До пятницы. Вечер пятницы – второе хорошее время. В пятницу вечером я пью пиво – столько, сколько влезет, и всё равно мало. Пью дома – один: так дешевле. Когда под пятницу дают аванс или зарплату, иду в бар. И потом плохо помню, как пришёл домой.

Суббота – потерянный день для всего. Похмельный ад. Дно ада. А воскресенье хуже четверга, это избитая истина.

Какой-то дядька, когда я ещё был сопляком, сказал мне:

– Вырастешь, пойдёшь работать и вскоре перестанешь любить воскресенье.

– Почему? – удивился я.

В это было трудно поверить. Воскресенье – лучший день недели. В воскресенье не надо ходить в школу. В воскресенье можно сколько угодно гулять, играть, веселиться. В воскресенье мультики по телевизору. Особенно вечером. Вечером святая святых – рисованный мир Уолта Диснея.

– Узнаешь, – загадочно ухмыльнулся тот дядька.

Я вырос, пошёл работать и узнал.

Потому что нельзя хорошо выпить. Завтра понедельник – и нужно быть идиотом, чтобы не предугадать последствия. А если в выходной нельзя хорошо выпить, то это не выходной, а просто время, свободное от работы.

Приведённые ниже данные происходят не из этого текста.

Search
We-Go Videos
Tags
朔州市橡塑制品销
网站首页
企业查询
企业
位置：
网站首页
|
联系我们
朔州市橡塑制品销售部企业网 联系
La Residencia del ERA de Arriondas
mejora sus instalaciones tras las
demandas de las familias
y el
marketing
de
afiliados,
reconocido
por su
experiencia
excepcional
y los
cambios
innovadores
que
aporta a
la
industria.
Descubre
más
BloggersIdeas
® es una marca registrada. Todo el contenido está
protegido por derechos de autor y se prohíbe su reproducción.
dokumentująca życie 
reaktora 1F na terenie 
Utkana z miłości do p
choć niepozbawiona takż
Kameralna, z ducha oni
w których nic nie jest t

Так я и разлюбил воскресенье.

Короче, живёшь от пятницы до пятницы, неделя за неделей, до отпуска. Строишь большие планы на отпуск, которые рушатся, как только он приходит, потому что лень что-либо делать, потому что нет денег (без денег ничего и не сделаешь), потому что мало времени на всё, потому что всё одно и то же. Ждёшь лето – как будто летом должно произойти что-то необычное и великолепное. Но ничего не происходит. Летом всё тоже то же самое. И так год за годом. По кругу.

Когда заканчивается лето, змея под названием жизнь пожирает свой хвост. Это время моего болезненного прозрения, что я живу как болван. Ибо только болваны могут променять все свои мечты на такую вот «жизнь». Я не хочу жить как болван и потому, прозрев, страдаю от бессилия что-либо изменить.

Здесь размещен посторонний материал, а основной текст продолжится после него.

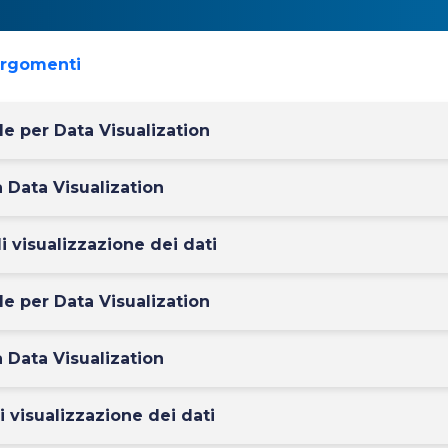
argomenti
de per Data Visualization
a Data Visualization
i visualizzazione dei dati
de per Data Visualization
a Data Visualization
i visualizzazione dei dati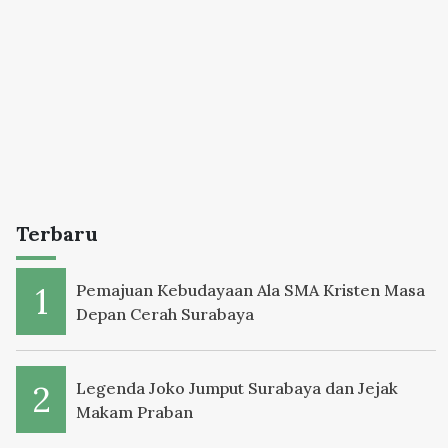
Terbaru
Pemajuan Kebudayaan Ala SMA Kristen Masa
Depan Cerah Surabaya
Legenda Joko Jumput Surabaya dan Jejak
Makam Praban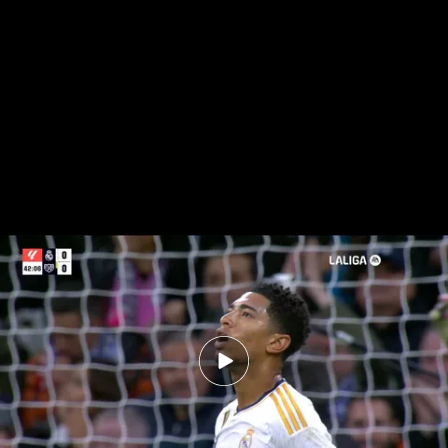
Real Madrid 0-0 Rayo Vallecano: Resumen del partido
Real Madrid - Rayo Vallecano:
resumen, goles y análisis del partido
Pablo Villanueva
05 NOV 2023 - 17:00h.
El Real Madrid se juega el liderato tras la victoria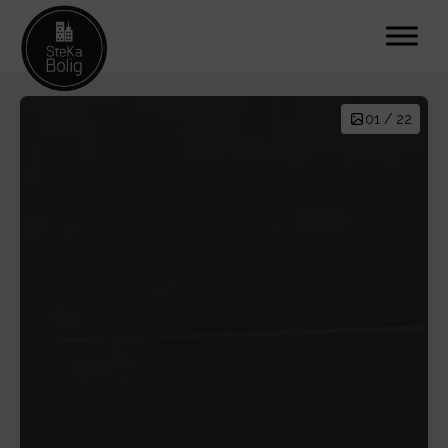
01 / 22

Сентябрь для меня всё равно что понедельник. Начало круга. Ты понимаешь, что вот – тебе предстоит пройти всё заново. Понимаешь, что у тебя нет для этого ни желания, ни сил. Понимаешь, что у тебя ничего нет.

Никогда я так не ненавижу жизнь, как в сентябре.

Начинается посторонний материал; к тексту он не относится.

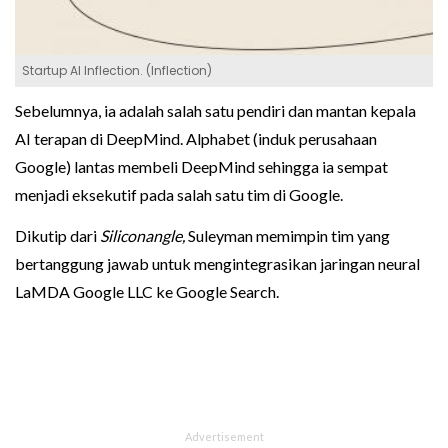
Startup AI Inflection. (Inflection)
Sebelumnya, ia adalah salah satu pendiri dan mantan kepala
AI terapan di DeepMind. Alphabet (induk perusahaan
Google) lantas membeli DeepMind sehingga ia sempat
menjadi eksekutif pada salah satu tim di Google.
Dikutip dari
Siliconangle,
Suleyman memimpin tim yang
bertanggung jawab untuk mengintegrasikan jaringan neural
LaMDA Google LLC ke Google Search.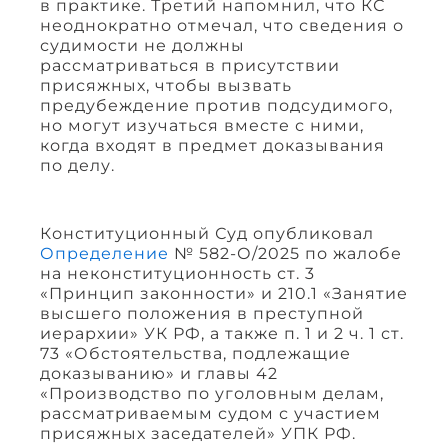
в практике. Третий напомнил, что КС
неоднократно отмечал, что сведения о
судимости не должны
рассматриваться в присутствии
присяжных, чтобы вызвать
предубеждение против подсудимого,
но могут изучаться вместе с ними,
когда входят в предмет доказывания
по делу.
Конституционный Суд опубликовал
Определение
№ 582-О/2025 по жалобе
на неконституционность ст. 3
«Принцип законности» и 210.1 «Занятие
высшего положения в преступной
иерархии» УК РФ, а также п. 1 и 2 ч. 1 ст.
73 «Обстоятельства, подлежащие
доказыванию» и главы 42
«Производство по уголовным делам,
рассматриваемым судом с участием
присяжных заседателей» УПК РФ.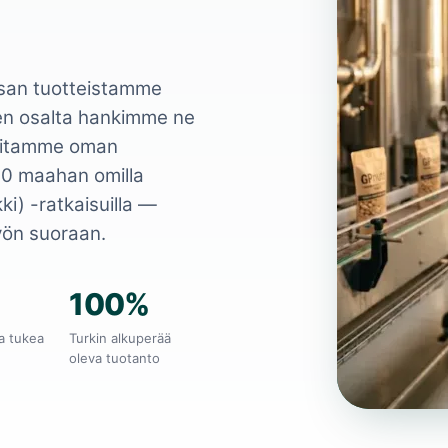
an tuotteistamme
iden osalta hankimme ne
uoritamme oman
00 maahan omilla
ki) -ratkaisuilla —
työn suoraan.
100%
ta tukea
Turkin alkuperää
oleva tuotanto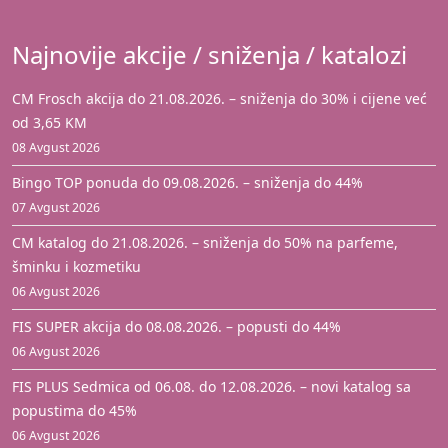
Najnovije akcije / sniženja / katalozi
CM Frosch akcija do 21.08.2026. – sniženja do 30% i cijene već
od 3,65 KM
08 Avgust 2026
Bingo TOP ponuda do 09.08.2026. – sniženja do 44%
07 Avgust 2026
CM katalog do 21.08.2026. – sniženja do 50% na parfeme,
šminku i kozmetiku
06 Avgust 2026
FIS SUPER akcija do 08.08.2026. – popusti do 44%
06 Avgust 2026
FIS PLUS Sedmica od 06.08. do 12.08.2026. – novi katalog sa
popustima do 45%
06 Avgust 2026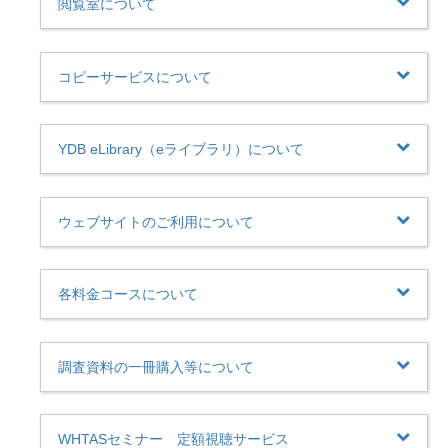
閲覧室について
コピーサービスについて
YDB eLibrary（eライブラリ）について
ウェブサイトのご利用について
各料金コースについて
調査資料の一冊購入等について
WHTASセミナー 定額視聴サービス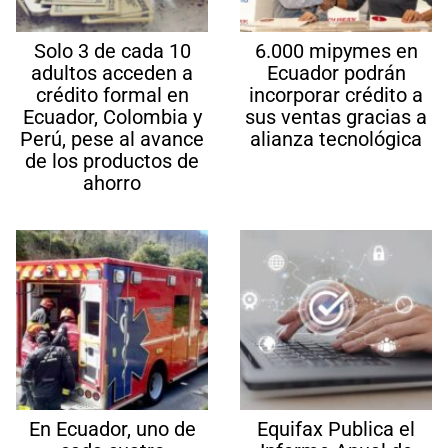
Solo 3 de cada 10
6.000 mipymes en
adultos acceden a
Ecuador podrán
crédito formal en
incorporar crédito a
Ecuador, Colombia y
sus ventas gracias a
Perú, pese al avance
alianza tecnológica
de los productos de
ahorro
En Ecuador, uno de
Equifax Publica el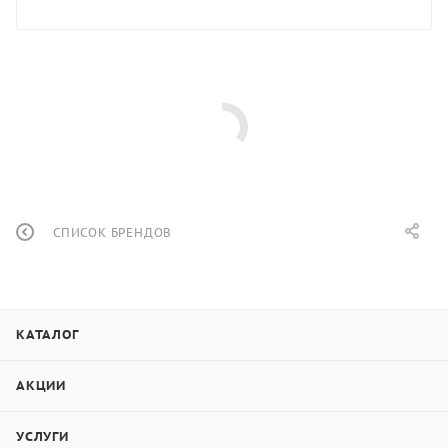
СПИСОК БРЕНДОВ
КАТАЛОГ
АКЦИИ
УСЛУГИ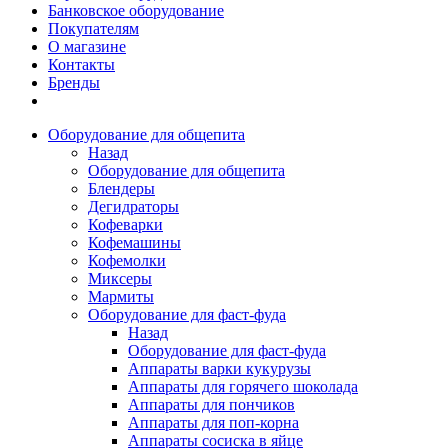
Банковское оборудование
Покупателям
О магазине
Контакты
Бренды
Оборудование для общепита
Назад
Оборудование для общепита
Блендеры
Дегидраторы
Кофеварки
Кофемашины
Кофемолки
Миксеры
Мармиты
Оборудование для фаст-фуда
Назад
Оборудование для фаст-фуда
Аппараты варки кукурузы
Аппараты для горячего шоколада
Аппараты для пончиков
Аппараты для поп-корна
Аппараты сосиска в яйце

В этом году сентябрь был холодным и дождливым – ни золотой осени, ни бабьего лета, сплошь хмурое небо и грязный асфальт. Душа ныла и маялась пуще прежнего, и я каждую пятницу заливал её пивом до отказа, но никак не мог залить.

В конце месяца дали аванс, и ноги сами собой притащили меня в бар – дешёвое, хотя и очень уютное заведение под названием «Дзен-кафе» – недалеко от моего дома. Там всегда мало людей, тихо играет медитативная этническая музыка, мелькают красивые картинки на плазменном экране, всё окутано густым и тёплым полумраком. Там мне всегда приятно напиваться.

Я сел у барной стойки и, заказав кружку разливного, оглядел зал. Посетителей было четверо. Возле входа грустили два мужика. На столе у них сиротливо стоял маленький графин с водкой, чуть прикрывшей дно. Дальше, задумчиво глядя в свой бокал, сидел длинноволосый пацан в кожаной куртке. В глубине зала, в самой гуще полумрака, спряталась женщина лет сорока. В её застывшей у лица руке дымила сигарета. Все четверо излучали молчание и всяческую неподвижность. Медитировали.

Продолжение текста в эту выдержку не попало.